Before you reproduce the entries that follow, strip out any image they contain and keep the rest exact.

Stored data entries
○ ○ ○ ○
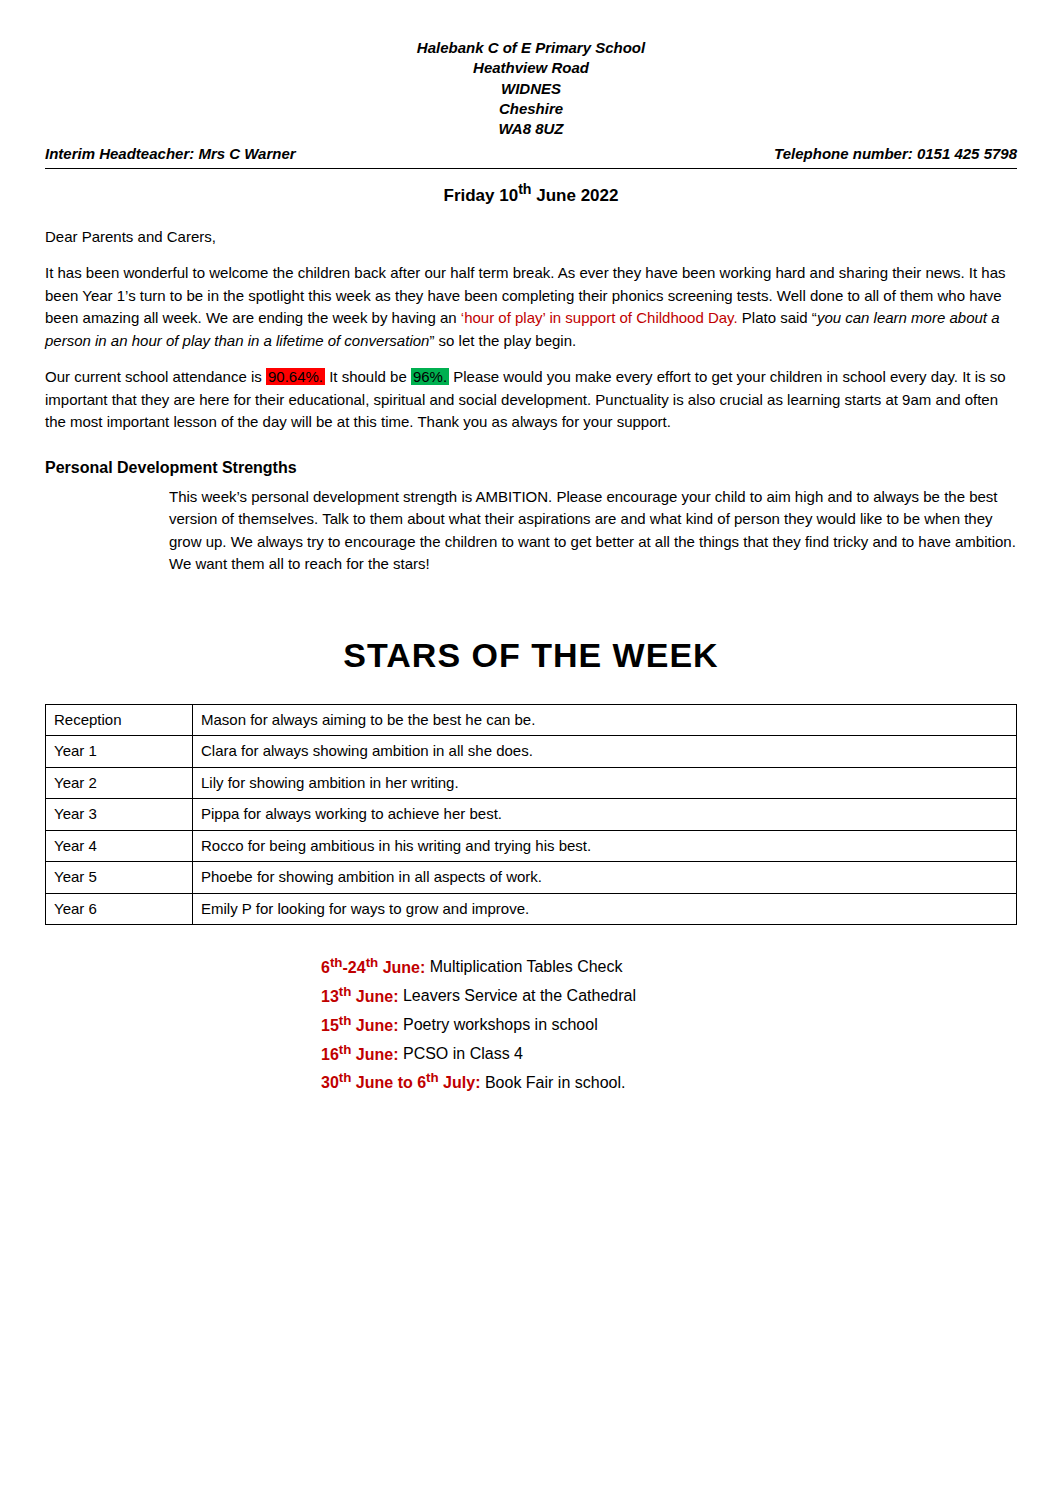Halebank C of E Primary School
Heathview Road
WIDNES
Cheshire
WA8 8UZ
Interim Headteacher: Mrs C Warner Telephone number: 0151 425 5798
Friday 10th June 2022
Dear Parents and Carers,
It has been wonderful to welcome the children back after our half term break. As ever they have been working hard and sharing their news. It has been Year 1’s turn to be in the spotlight this week as they have been completing their phonics screening tests. Well done to all of them who have been amazing all week. We are ending the week by having an ‘hour of play’ in support of Childhood Day. Plato said “you can learn more about a person in an hour of play than in a lifetime of conversation” so let the play begin.
Our current school attendance is 90.64%. It should be 96%. Please would you make every effort to get your children in school every day. It is so important that they are here for their educational, spiritual and social development. Punctuality is also crucial as learning starts at 9am and often the most important lesson of the day will be at this time. Thank you as always for your support.
Personal Development Strengths
This week’s personal development strength is AMBITION. Please encourage your child to aim high and to always be the best version of themselves. Talk to them about what their aspirations are and what kind of person they would like to be when they grow up. We always try to encourage the children to want to get better at all the things that they find tricky and to have ambition. We want them all to reach for the stars!
STARS OF THE WEEK
| Reception | Mason for always aiming to be the best he can be. |
| Year 1 | Clara for always showing ambition in all she does. |
| Year 2 | Lily for showing ambition in her writing. |
| Year 3 | Pippa for always working to achieve her best. |
| Year 4 | Rocco for being ambitious in his writing and trying his best. |
| Year 5 | Phoebe for showing ambition in all aspects of work. |
| Year 6 | Emily P for looking for ways to grow and improve. |
6th-24th June: Multiplication Tables Check
13th June: Leavers Service at the Cathedral
15th June: Poetry workshops in school
16th June: PCSO in Class 4
30th June to 6th July: Book Fair in school.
○ ○ ○ ○
Written answer
Halebank C of E Primary School
Heathview Road
WIDNES
Cheshire
WA8 8UZ
Interim Headteacher: Mrs C Warner Telephone number: 0151 425 5798
Friday 10th June 2022
Dear Parents and Carers,
It has been wonderful to welcome the children back after our half term break. As ever they have been working hard and sharing their news. It has been Year 1’s turn to be in the spotlight this week as they have been completing their phonics screening tests. Well done to all of them who have been amazing all week. We are ending the week by having an ‘hour of play’ in support of Childhood Day. Plato said “you can learn more about a person in an hour of play than in a lifetime of conversation” so let the play begin.
Our current school attendance is 90.64%. It should be 96%. Please would you make every effort to get your children in school every day. It is so important that they are here for their educational, spiritual and social development. Punctuality is also crucial as learning starts at 9am and often the most important lesson of the day will be at this time. Thank you as always for your support.
Personal Development Strengths
This week’s personal development strength is AMBITION. Please encourage your child to aim high and to always be the best version of themselves. Talk to them about what their aspirations are and what kind of person they would like to be when they grow up. We always try to encourage the children to want to get better at all the things that they find tricky and to have ambition. We want them all to reach for the stars!
STARS OF THE WEEK
| Reception | Mason for always aiming to be the best he can be. |
| Year 1 | Clara for always showing ambition in all she does. |
| Year 2 | Lily for showing ambition in her writing. |
| Year 3 | Pippa for always working to achieve her best. |
| Year 4 | Rocco for being ambitious in his writing and trying his best. |
| Year 5 | Phoebe for showing ambition in all aspects of work. |
| Year 6 | Emily P for looking for ways to grow and improve. |
6th-24th June: Multiplication Tables Check
13th June: Leavers Service at the Cathedral
15th June: Poetry workshops in school
16th June: PCSO in Class 4
30th June to 6th July: Book Fair in school.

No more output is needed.